=== Begin Enclosure ===
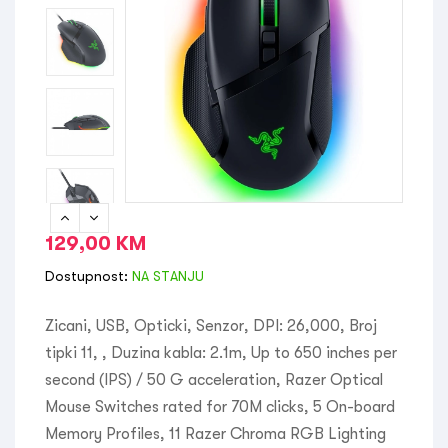
129,00
KM
Dostupnost:
NA STANJU
Zicani, USB, Opticki, Senzor, DPI: 26,000, Broj
tipki 11, , Duzina kabla: 2.1m, Up to 650 inches per
second (IPS) / 50 G acceleration, Razer Optical
Mouse Switches rated for 70M clicks, 5 On-board
Memory Profiles, 11 Razer Chroma RGB Lighting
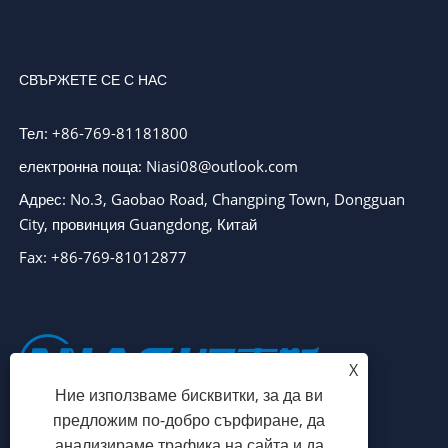
СВЪРЖЕТЕ СЕ С НАС
Тел: +86-769-81181800
електронна поща: Niasi08@outlook.com
Адрес: No.3, Gaobao Road, Changping Town, Dongguan
City, провинция Guangdong, Китай
Fax: +86-769-81012877
X
Ние използваме бисквитки, за да ви
предложим по-добро сърфиране, да
анализираме трафика на сайта и да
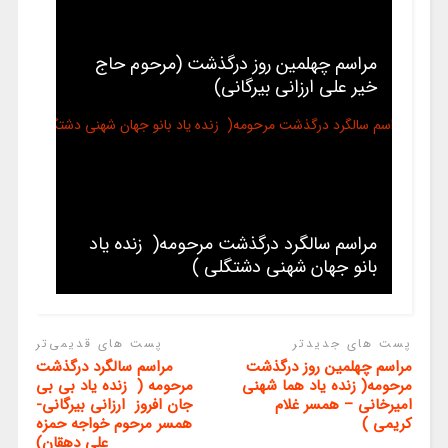
مراسم چهلمین روز درگذشت (مرحوم حاج
خیر علی ارزانی بیرگانی)
مراسم سالگرد درگذشت مرحومه( زنده یاد
بانو جهان شهنی دشتگلی )
پست های جدیدتر
پست های قدیمی‌تر
مراسم چهلمین روز درگذشت
مراسم سالگرد درگذشت
مرحومه( زنده یاد هما شهنی
مرحومه ( زنده یاد بی بی
امیرخانی – همسر غلام
جان افروز ارزانی بیرگانی-
کریمی )
همسر مرحوم خواجه حمزه
علی دهقان)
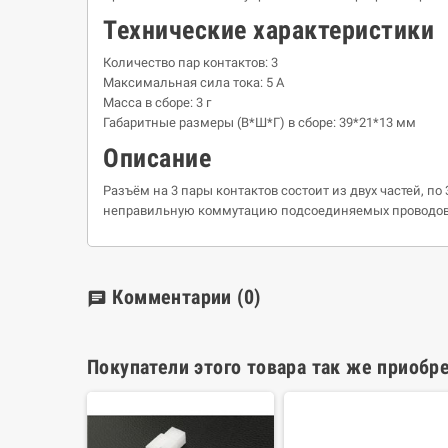
Технические характеристики
Количество пар контактов
: 3
Максимальная сила тока
: 5 А
Масса в сборе
: 3 г
Габаритные размеры
(В*Ш*Г) в сборе: 39*21*13 мм
Описание
Разъём на 3 пары контактов состоит из двух частей,
неправильную коммутацию подсоединяемых проводов.
Комментарии
(0)
chat
Покупатели этого товара так же приобре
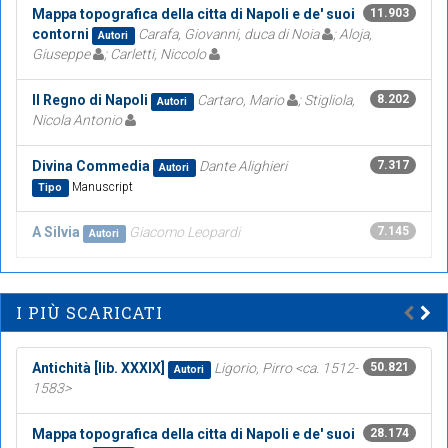
Mappa topografica della citta di Napoli e de' suoi
11.903
contorni
Carafa, Giovanni, duca di Noia
; Aloja,
Autori
Giuseppe
; Carletti, Niccolo
Il Regno di Napoli
Cartaro, Mario
; Stigliola,
8.202
Autori
Nicola Antonio
Divina Commedia
Dante Alighieri
7.317
Autori
Manuscript
Tipo
A Silvia
Giacomo Leopardi
7.145
Autori
I PIÙ SCARICATI
Antichità [lib. XXXIX]
Ligorio, Pirro <ca. 1512-
50.821
Autori
1583>
Mappa topografica della citta di Napoli e de' suoi
28.174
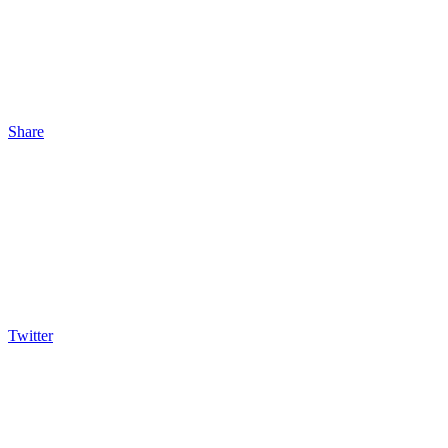
Share
Twitter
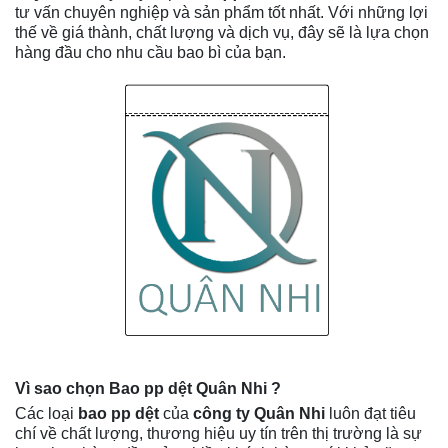
tư vấn chuyên nghiệp và sản phẩm tốt nhất. Với những lợi
thế về giá thành, chất lượng và dịch vụ, đây sẽ là lựa chọn
hàng đầu cho nhu cầu bao bì của bạn.
Vì sao chọn Bao pp dệt Quân Nhi ?
Các loại
bao pp dệt
của
công ty Quân Nhi
luôn đạt tiêu
chí về chất lượng, thương hiệu uy tín trên thị trường là sự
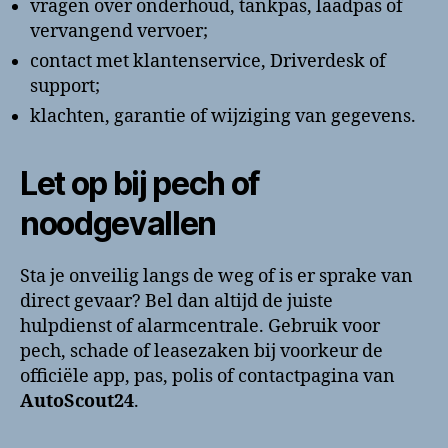
vragen over onderhoud, tankpas, laadpas of
vervangend vervoer;
contact met klantenservice, Driverdesk of
support;
klachten, garantie of wijziging van gegevens.
Let op bij pech of
noodgevallen
Sta je onveilig langs de weg of is er sprake van
direct gevaar? Bel dan altijd de juiste
hulpdienst of alarmcentrale. Gebruik voor
pech, schade of leasezaken bij voorkeur de
officiële app, pas, polis of contactpagina van
AutoScout24
.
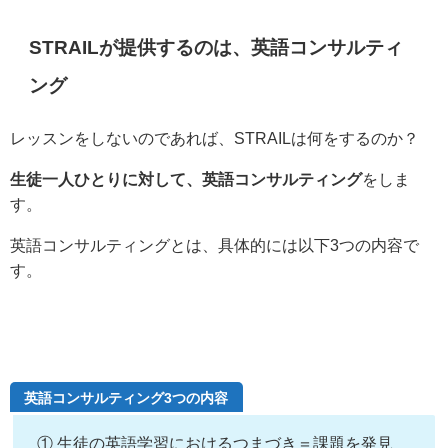
STRAILが提供するのは、英語コンサルティ
ング
レッスンをしないのであれば、STRAILは何をするのか？
生徒一人ひとりに対して、英語コンサルティング
をしま
す。
英語コンサルティングとは、具体的には以下3つの内容で
す。
英語コンサルティング3つの内容
① 生徒の英語学習におけるつまづき＝課題を発見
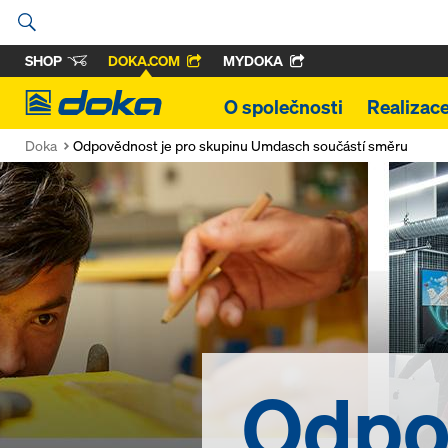
SHOP
DOKA.COM
MYDOKA
Doka
O společnosti
Realizac
Doka
Odpovědnost je pro skupinu Umdasch součástí směru
Odpov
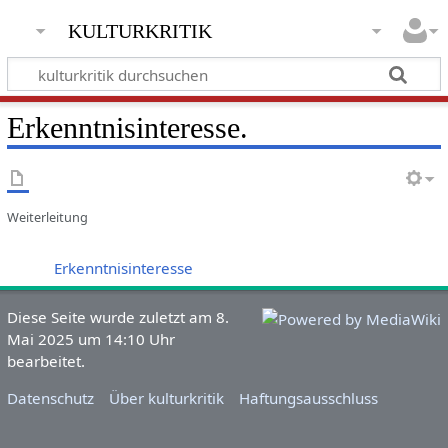
kulturkritik
Erkenntnisinteresse.
Weiterleitung
Weiterleitung nach:
Erkenntnisinteresse
Diese Seite wurde zuletzt am 8.
Mai 2025 um 14:10 Uhr
bearbeitet.
Datenschutz
Über kulturkritik
Haftungsausschluss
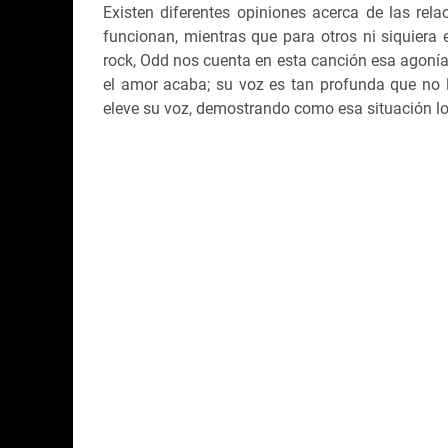
Existen diferentes opiniones acerca de las rel
funcionan, mientras que para otros ni siquiera
rock, Odd nos cuenta en esta canción esa agonía
el amor acaba; su voz es tan profunda que no 
eleve su voz, demostrando como esa situación l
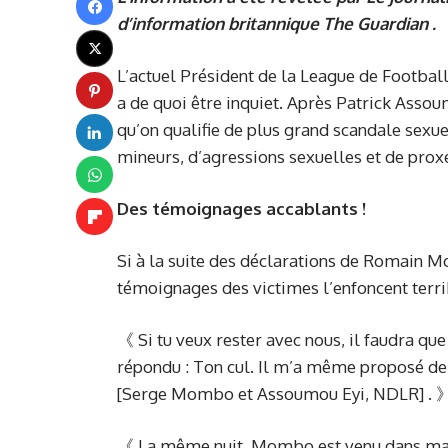
d’information britannique The Guardian .
L’actuel Président de la League de Football
a de quoi être inquiet. Après Patrick Assou
qu’on qualifie de plus grand scandale sexuel
mineurs, d’agressions sexuelles et de pro
Des témoignages accablants !
Si à la suite des déclarations de Romain M
témoignages des victimes l’enfoncent terr
《 Si tu veux rester avec nous, il faudra qu
répondu : Ton cul. Il m’a même proposé de l
[Serge Mombo et Assoumou Eyi, NDLR] . 》,
《 La même nuit, Mombo est venu dans ma c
=== End Enclosure ===
▶ WORK ORDER: Find the line with "مراسم سالگرد درگذشت مرحومه( زنده یاد" in the data above, and from there retype each line exactly through the line with "Покупатели этого товара так же приобре", skipping the pictures along the way.

▶ OUTPUT BELOW:
مراسم سالگرد درگذشت مرحومه( زنده یاد
بانو جهان شهنی دشتگلی )
پست های جدیدتر
پست های قدیمی‌تر
مراسم چهلمین روز درگذشت
مراسم سالگرد درگذشت
مرحومه( زنده یاد هما شهنی
مرحومه ( زنده یاد بی بی
امیرخانی – همسر غلام
جان افروز ارزانی بیرگانی-
کریمی )
همسر مرحوم خواجه حمزه
علی دهقان)
Технические характеристики
Количество пар контактов
: 3
Максимальная сила тока
: 5 А
Масса в сборе
: 3 г
Габаритные размеры
(В*Ш*Г) в сборе: 39*21*13 мм
Описание
Разъём на 3 пары контактов состоит из двух частей,
неправильную коммутацию подсоединяемых проводов.
Комментарии
(0)
chat
Покупатели этого товара так же приобре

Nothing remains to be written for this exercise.